Written in Rust, initially ported from Dough by Felix Roos and co. Online documentation and live playground are accessible through the demo website: doux. Doux uses a fixed architecture and provides various oscillators, filters and effects. It is both capable of synthesis and sampling. Doux is made to be integrated in other audio applications, both through its native or WASM version.

CLI Flags

doux (OSC server)

Doux is the engine itself, that you can test as a standalone binary.

Flag Short Description Default
--samples -s Directory containing audio samples -
--port -p OSC port to listen on 57120
--list-devices List available audio devices and exit -
--input -i Input device (name or index) -
--output -o Output device (name or index) -
--channels Number of output channels 2
--buffer-size -b Audio buffer size in samples system
--max-voices Maximum polyphony 32
--preload Preload all samples at startup false
--host Audio host: jack, alsa, auto auto
--diagnose Run audio diagnostics and exit -

doux-repl (interactive REPL)

Doux-REPL is a small interpreter mostly used for debugging and testing.

Flag Short Description Default
--samples -s Directory containing audio samples -
--list-devices List available audio devices and exit -
--input -i Input device (name or index) -
--output -o Output device (name or index) -
--channels Number of output channels 2
--buffer-size -b Audio buffer size in samples system
--max-voices Maximum polyphony 32
--host Audio host: jack, alsa, auto auto
--diagnose Run audio diagnostics and exit -

doux-render (offline rendering)

Doux-render renders audio synthesis to a WAV file instead of real-time playback.

Flag Short Description Default
--duration -d Duration to render in seconds required
--eval -e Command to evaluate (can be repeated) -
--output -o Output WAV file path required
--samples -s Directory containing audio samples -
--sample-rate Sample rate in Hz 48000
--channels Number of output channels 2
--max-voices Maximum polyphony 64

Linux Audio Setup

On Linux, doux supports both JACK and ALSA backends.

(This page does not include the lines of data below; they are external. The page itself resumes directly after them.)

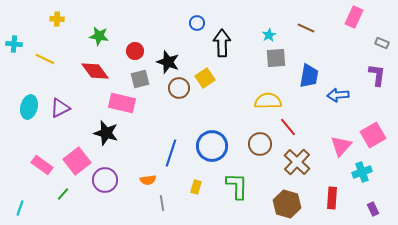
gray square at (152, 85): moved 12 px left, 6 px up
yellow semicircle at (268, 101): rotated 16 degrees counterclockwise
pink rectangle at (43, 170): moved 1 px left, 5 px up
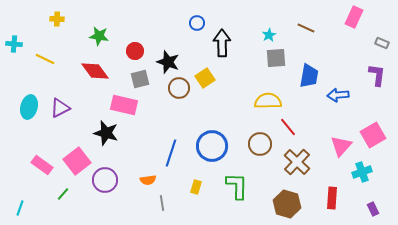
pink rectangle at (122, 103): moved 2 px right, 2 px down
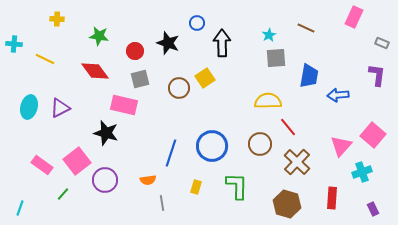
black star at (168, 62): moved 19 px up
pink square at (373, 135): rotated 20 degrees counterclockwise
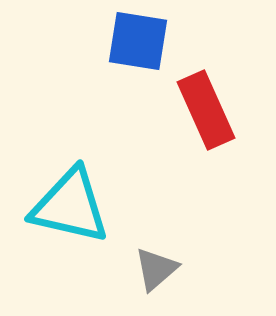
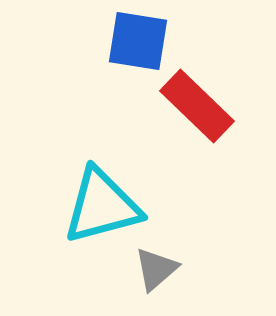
red rectangle: moved 9 px left, 4 px up; rotated 22 degrees counterclockwise
cyan triangle: moved 32 px right; rotated 28 degrees counterclockwise
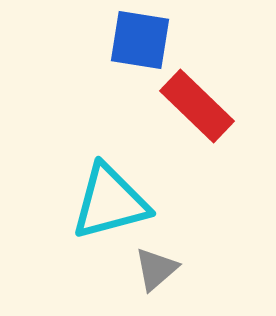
blue square: moved 2 px right, 1 px up
cyan triangle: moved 8 px right, 4 px up
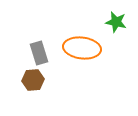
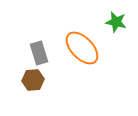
orange ellipse: rotated 39 degrees clockwise
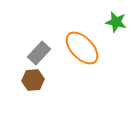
gray rectangle: rotated 60 degrees clockwise
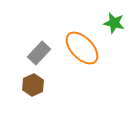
green star: moved 2 px left, 1 px down
brown hexagon: moved 5 px down; rotated 20 degrees counterclockwise
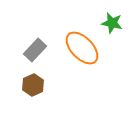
green star: moved 2 px left
gray rectangle: moved 4 px left, 3 px up
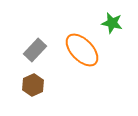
orange ellipse: moved 2 px down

For systems using PipeWire (default on most modern distributions), the JACK backend via pipewire-jack provides the best compatibility.

Quick Start

# Use JACK backend (recommended for PipeWire systems)
doux --host jack

# Or run diagnostics to check your audio setup
doux --diagnose

ALSA Fallback

For direct ALSA access without PipeWire:

# Install ALSA dev libraries
sudo apt install libasound2-dev  # Debian/Ubuntu
sudo dnf install alsa-lib-devel  # Fedora

# Ensure user is in audio group
sudo usermod -aG audio $USER
# Log out and back in for group change to take effect

Then run with --host alsa.

Troubleshooting

Run doux --diagnose to check:

  • Available audio hosts
  • User group membership (audio, pipewire)
  • JACK server status
  • Default device accessibility

Common issues:

  • No devices found: Check group membership (id -Gn should show audio)
  • JACK unavailable: Start JACK server or install pipewire-jack
  • Wrong device selected: Use --list-devices and specify with --output

Contributing

See CONTRIBUTING.md for guidelines.

License

This project is licensed under the GNU Affero General Public License v3.0.